_DOCUMENT TEXT_.
====

More than a Clump of Dirt

by JHow on January 16, 2012

in Lies, Damned Lies, and Fiction Writing

Shakespeare exploded a bigger picture

I read an argument about Shakespeare recently. One individual contended that the world would be a poorer place without the Bard, and further that Shakespeare’s genius is distinct from, say, Newton’s in that somebody would have articulated the same scientific principles had Newton never lived, whereas if Shakespeare hadn’t lived we would never have had his particular artistic accomplishments. The other team contended that, had Shakespeare been hit by a carriage, we would just remember some other Elizabethan playwright, and things wouldn’t be any different.

That got me thinking about writing and writers and how there’s a strong undercurrent of morose self-destruction in our profession. Maybe it was just the crowd I ran with in college, but we seem to like bars, parties, smoke, and moderately dangerous shenanigans, despite the physical toll they take on us. I’ve heard some colleagues point to their deteriorating health and personal lives with a sort of pride, as their dedication to the craft trumps such tawdry concerns as maintaining relationships or eating the occasional grapefruit. Personally, I spent most of my college career nursing a bad hiking habit, wandering around in the woods and on mountains—rain, sleet, or snow—without telling anyone where I was, or strolling around town in lightning storms.

There are a lot of plausible reasons for this behavior. There’s the classic Hemingway Defense, that our sensitive souls can’t face the horrors of the universe without some induced numbness. There’s the Byronic Argument, that we must wring the marrow from life and suck every bit of experience from every instant if we’re to truly be able to create art. I’ve even entertained, from time to time, the Researcher Hypothesis, that in order to authentically write about all of the sorts of things that make for good conflict, we need to experience them for ourselves.

====

_SUPPLIED MATERIAL_.
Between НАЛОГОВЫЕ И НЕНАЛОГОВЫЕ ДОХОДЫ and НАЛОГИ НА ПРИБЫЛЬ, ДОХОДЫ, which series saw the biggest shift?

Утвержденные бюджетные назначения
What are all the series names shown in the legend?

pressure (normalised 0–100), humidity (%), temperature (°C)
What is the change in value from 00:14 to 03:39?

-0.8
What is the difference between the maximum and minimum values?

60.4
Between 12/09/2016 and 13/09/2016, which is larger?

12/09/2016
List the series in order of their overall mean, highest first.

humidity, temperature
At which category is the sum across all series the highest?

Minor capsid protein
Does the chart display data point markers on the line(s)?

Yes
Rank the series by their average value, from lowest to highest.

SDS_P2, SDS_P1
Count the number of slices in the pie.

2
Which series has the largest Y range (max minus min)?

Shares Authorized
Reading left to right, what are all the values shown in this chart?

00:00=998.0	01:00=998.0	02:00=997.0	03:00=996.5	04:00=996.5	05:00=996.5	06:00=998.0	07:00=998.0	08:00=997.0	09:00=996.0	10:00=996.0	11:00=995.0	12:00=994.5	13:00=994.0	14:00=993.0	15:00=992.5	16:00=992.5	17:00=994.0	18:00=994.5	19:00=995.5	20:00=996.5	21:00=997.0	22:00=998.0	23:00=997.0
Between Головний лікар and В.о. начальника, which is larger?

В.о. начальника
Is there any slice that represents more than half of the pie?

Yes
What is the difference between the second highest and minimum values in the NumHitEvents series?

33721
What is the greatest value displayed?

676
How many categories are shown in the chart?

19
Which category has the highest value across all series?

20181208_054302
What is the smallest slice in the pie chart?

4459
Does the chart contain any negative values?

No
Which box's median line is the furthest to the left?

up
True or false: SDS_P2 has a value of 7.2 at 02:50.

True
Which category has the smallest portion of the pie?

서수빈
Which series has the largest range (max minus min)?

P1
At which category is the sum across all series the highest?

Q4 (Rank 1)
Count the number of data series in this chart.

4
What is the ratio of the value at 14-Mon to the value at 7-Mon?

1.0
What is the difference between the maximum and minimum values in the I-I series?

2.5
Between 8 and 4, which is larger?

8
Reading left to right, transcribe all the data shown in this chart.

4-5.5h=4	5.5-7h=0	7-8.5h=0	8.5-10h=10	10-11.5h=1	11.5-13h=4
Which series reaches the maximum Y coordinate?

====

_THE TASK_.
Answer these questions from the post on Shakespeare and writers' habits:
(a) According to one side of the argument, what would have happened to Newton's scientific principles had Newton never lived?
(b) What habit did the writer nurse through most of college?
(c) What does the Researcher Hypothesis hold?

_ANSWER SPACE_.
(a) Somebody else would have articulated the same scientific principles.
(b) A bad hiking habit: wandering in the woods and on mountains in rain, sleet, or snow without telling anyone where they were, or strolling around town in lightning storms.
(c) To write authentically about the sorts of things that make for good conflict, writers need to experience them for themselves.